> **CONSIGNES DE TRAVAIL**
a: Selon le texte sur la maîtrise d'ouvrage des monuments historiques, pourquoi les services de l'État ont-ils continué à intervenir pour le compte du CMN après le 1er janvier 2007 ? Répondez en une à trois phrases.
b: Poursuivez le texte sur la maîtrise d'ouvrage des monuments historiques après sa dernière phrase.

> **TEXTE EXTRAIT**

Mme Fadela Amara, secrétaire d'État chargée de la politique de la ville.  - Une nouvelle organisation de la maîtrise d'ouvrage des travaux réalisés sur les monuments historiques a été décidée ces dernières années pour gagner en efficacité et en qualité. M. le ministre de la culture est très attentif à la mise en oeuvre de ce nouveau dispositif. A la suite de plusieurs rapports concernant la gestion du patrimoine, notamment celui du sénateur Gaillard de juin 2002, l'ordonnance du 8 septembre 2005 modifiant le code du patrimoine a prévu que le maître d'ouvrage des travaux de conservation d'un monument historique serait désormais son propriétaire ou, pour les monuments appartenant à l'État, l'affectataire domanial. C'est pourquoi, depuis le 1er janvier 2007, le CMN a la responsabilité de la maîtrise d'ouvrage des monuments qui lui ont été remis. Cependant, dans un premier temps et pour des raisons pratiques liées au délai nécessaire pour la mise en place de la nouvelle organisation de cet établissement, les services de l'État, directions régionales des affaires culturelles en régions et SNT en Ile-de-France ont continué à intervenir pour le compte du CMN dans le cadre de conventions de mandat. Le SNT a ainsi assuré pour le compte du CMN, de façon temporaire jusqu'à la fin de l'année 2009, la maîtrise d'ouvrage de 29 opérations d'investissements sur des monuments nationaux d'Ile-de-France. En accord avec le ministère de la culture, il a fait savoir au CMN qu'il ne pourrait continuer d'assurer la maîtrise d'ouvrage des opérations devant se prolonger au-delà du premier trimestre 2010, ni lancer les opérations pour lesquelles les travaux n'étaient pas engagés.

> **EXTRAITS DE DONNÉES**
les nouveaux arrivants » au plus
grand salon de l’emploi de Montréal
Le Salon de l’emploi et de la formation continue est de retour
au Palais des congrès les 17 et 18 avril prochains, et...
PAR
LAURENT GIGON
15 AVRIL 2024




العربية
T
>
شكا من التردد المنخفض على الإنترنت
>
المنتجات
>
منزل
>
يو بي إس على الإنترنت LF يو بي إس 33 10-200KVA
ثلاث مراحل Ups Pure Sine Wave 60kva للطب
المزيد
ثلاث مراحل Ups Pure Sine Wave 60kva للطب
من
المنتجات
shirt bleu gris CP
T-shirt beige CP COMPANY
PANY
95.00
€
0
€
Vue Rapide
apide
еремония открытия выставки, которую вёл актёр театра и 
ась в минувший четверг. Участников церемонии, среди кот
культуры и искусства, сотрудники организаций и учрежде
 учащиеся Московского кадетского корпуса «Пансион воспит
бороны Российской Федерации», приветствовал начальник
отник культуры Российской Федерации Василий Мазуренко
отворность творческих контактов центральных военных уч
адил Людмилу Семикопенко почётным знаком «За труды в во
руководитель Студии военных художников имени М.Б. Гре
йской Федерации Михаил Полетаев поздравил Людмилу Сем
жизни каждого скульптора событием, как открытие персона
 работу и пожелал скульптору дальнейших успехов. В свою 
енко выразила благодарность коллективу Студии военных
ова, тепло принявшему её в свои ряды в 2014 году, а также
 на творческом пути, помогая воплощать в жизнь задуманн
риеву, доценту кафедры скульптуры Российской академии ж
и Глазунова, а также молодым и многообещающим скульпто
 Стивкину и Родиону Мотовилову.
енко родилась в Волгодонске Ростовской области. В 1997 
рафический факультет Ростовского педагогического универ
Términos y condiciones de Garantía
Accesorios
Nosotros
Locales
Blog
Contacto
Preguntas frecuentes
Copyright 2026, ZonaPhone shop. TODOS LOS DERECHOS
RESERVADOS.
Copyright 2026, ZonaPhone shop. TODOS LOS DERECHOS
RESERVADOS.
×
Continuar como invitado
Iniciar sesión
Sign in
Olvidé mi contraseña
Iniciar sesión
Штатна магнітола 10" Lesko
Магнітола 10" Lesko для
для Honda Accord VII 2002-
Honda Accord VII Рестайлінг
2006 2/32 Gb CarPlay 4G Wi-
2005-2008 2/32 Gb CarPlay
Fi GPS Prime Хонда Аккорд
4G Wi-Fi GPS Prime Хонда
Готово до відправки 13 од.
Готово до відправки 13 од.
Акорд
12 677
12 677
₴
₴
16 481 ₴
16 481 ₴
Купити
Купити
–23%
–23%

> **RÉPONSES NUMÉROTÉES**
a: Ils ont continué pour des raisons pratiques, liées au délai nécessaire à la mise en place de la nouvelle organisation du CMN. Ces services (les directions régionales des affaires culturelles en régions et le SNT en Ile-de-France) intervenaient dans le cadre de conventions de mandat.

b:
Les difficultés que vous évoquez ne concernent, en fait, que trois chantiers, dont deux opérations sur le bas-parc du domaine de Saint-Cloud, pour lesquelles les marchés correspondants n'ont pas été notifiés, les appels d'offres n'ayant pas été fructueux pour tous les lots. Les travaux n'ont donc pas démarré et de nouveaux marchés devront être repassés en 2010. L'autre chantier concerne l'hôtel de Béthune-Sully, pour lequel des évolutions de programme ont modifié le calendrier des travaux qui devaient se conclure fin 2009. Le SNT a alors demandé au CMN de reprendre les marchés notifiés pour la suite des travaux et a temporairement adressé aux entreprises une notification d'arrêt de chantier. La situation devrait être réglée dans les meilleurs délais, la majeure partie de l'équipe du service de maîtrise d'ouvrage du CMN étant déjà en place et les services du ministère de la culture étant mobilisés pour faciliter les derniers recrutements.

Mme Françoise Férat.  - Ma question portait sur les chantiers bloqués, non sur ceux qui n'ont pas débuté. Il serait regrettable de ne pas profiter du plan de relance pour réactiver les projets en cours. Vous nous invitez à la patience mais, madame la ministre, vous connaissez le terrain et les conséquences d'une telle situation. Je compte sur vous pour faire part de notre inquiétude au ministre de la culture.

Restructuration de Sanofi-Aventis

M. Robert Navarro.  - Lorsque j'ai interrogé Christian Estrosi sur la restructuration du groupe Sanofi-Aventis, sa réponse s'était voulue apaisante. Aujourd'hui, pourtant, tout semble confirmer nos craintes. Le groupe envisage de supprimer des emplois alors qu'il a réalisé plus de 8 milliards d'euros de profits en 2009 et doublé le montant des dividendes versés aux actionnaires. La fabrication du vaccin contre le virus de la grippe A a, avec l'aide de votre Gouvernement, contribué à l'augmentation de profits déjà importants. Cette entreprise n'est donc pas en difficulté, mais 1 300 emplois sont menacés pour l'activité recherche et développement. Au total, 3 000 postes seront supprimés en un an et plusieurs sites risquent d'être fermés.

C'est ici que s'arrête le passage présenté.